- **Source passage**:
···
An electric lamp, whose resistance is 20 Ω, and a conductor of 4 Ω resistance are connected to a 6 V battery. Calculate (a) the total resistance of the circuit, (b) the current through the circuit, and (c) the potential difference across the electric lamp and conductor.

Fig. An electric lamp connected in series with a resistor of 4 Ω to a 6 V battery

Given,
Voltage of the battery, V =6V

Resistance of electric lamp, R₁ = 20 Ω 

Resistance of series conductor, R₂ = 4 Ω 

a) Total resistance in the circuit, R_s = R₁ + R₂ 
                                                     = 20 Ω + 4 Ω
                                                     = 24 Ω. 

(b) Using Ohm’s law, 

Current through the circuit is, $\mathrm{I} = \frac{\mathrm{V}}{{\mathrm{R}}_{\mathrm{s}}} = \frac{6 \mathrm{V}}{24 \mathrm{\Omega }} = 0.25 \mathrm{A}.$ 

(c) Potential difference across the electric lamp,
V₁ = IR₁ = 0.25 A x 20 Ω = 5 V.  

Potential difference across the conductor is,
V₂ = IR₂ = 0.25 A x 4 Ω = 1 V.
···
- **Record excerpts**:
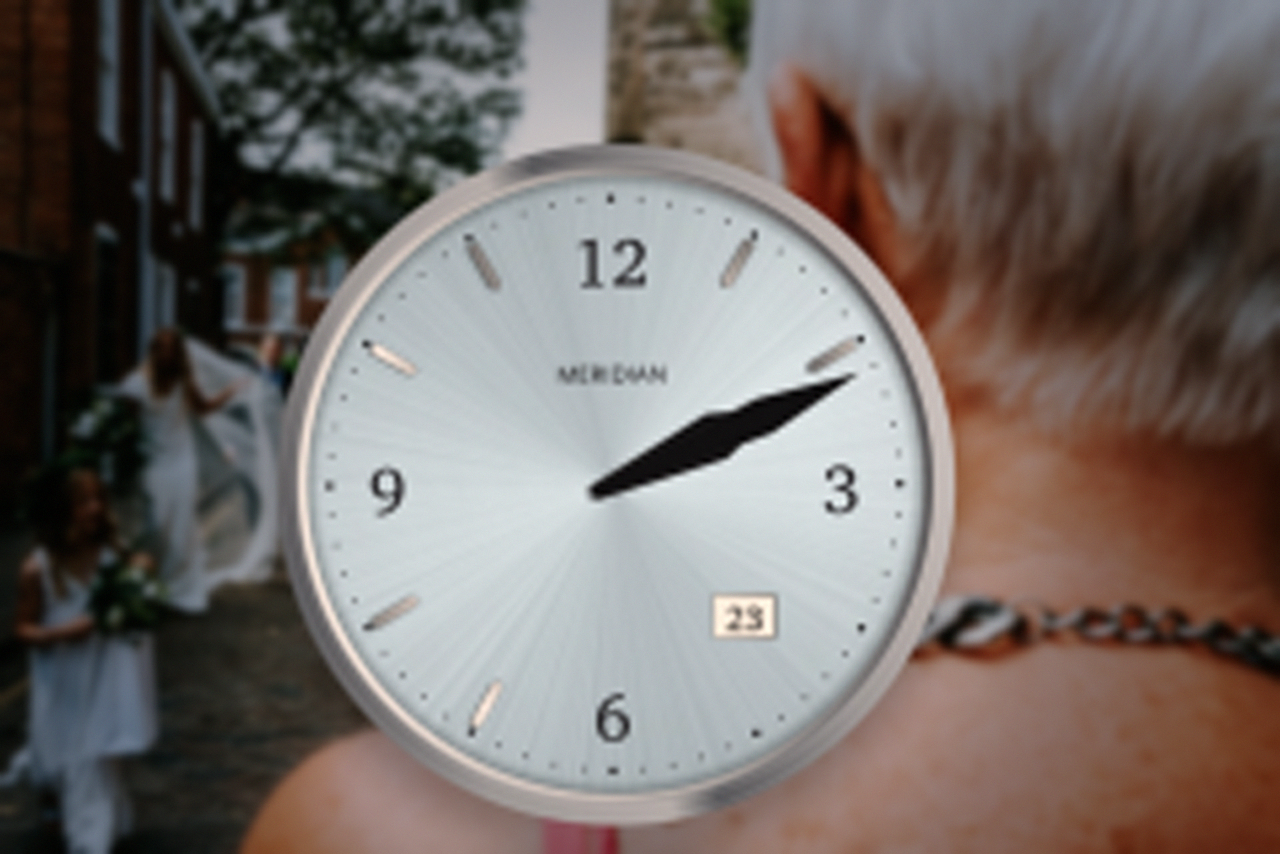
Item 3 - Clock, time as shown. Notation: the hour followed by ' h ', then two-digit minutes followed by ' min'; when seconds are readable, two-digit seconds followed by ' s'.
···
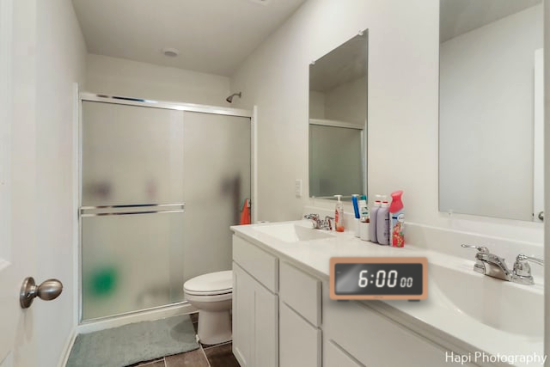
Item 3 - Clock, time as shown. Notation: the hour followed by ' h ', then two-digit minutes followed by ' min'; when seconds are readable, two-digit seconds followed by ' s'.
···
- **Required tasks**:
a) In the circuit problem, recast the paragraph that begins "An electric lamp, whose resistance is 20 Ω" as a short list that keeps its main facts.
b) List every result that the solution to the circuit problem calculates, with its value and unit.
The lines of records shown above are not needed for anything asked here.

- **Answers for this exercise**:
a)
- A 20 Ω electric lamp and a 4 Ω conductor are connected to a 6 V battery.
- Calculate (a) the total resistance of the circuit.
- Calculate (b) the current through the circuit.
- Calculate (c) the potential difference across the lamp and across the conductor.

b)
- Total resistance of the circuit, R_s = 24 Ω
- Current through the circuit, I = 0.25 A
- Potential difference across the electric lamp, V₁ = 5 V
- Potential difference across the conductor, V₂ = 1 V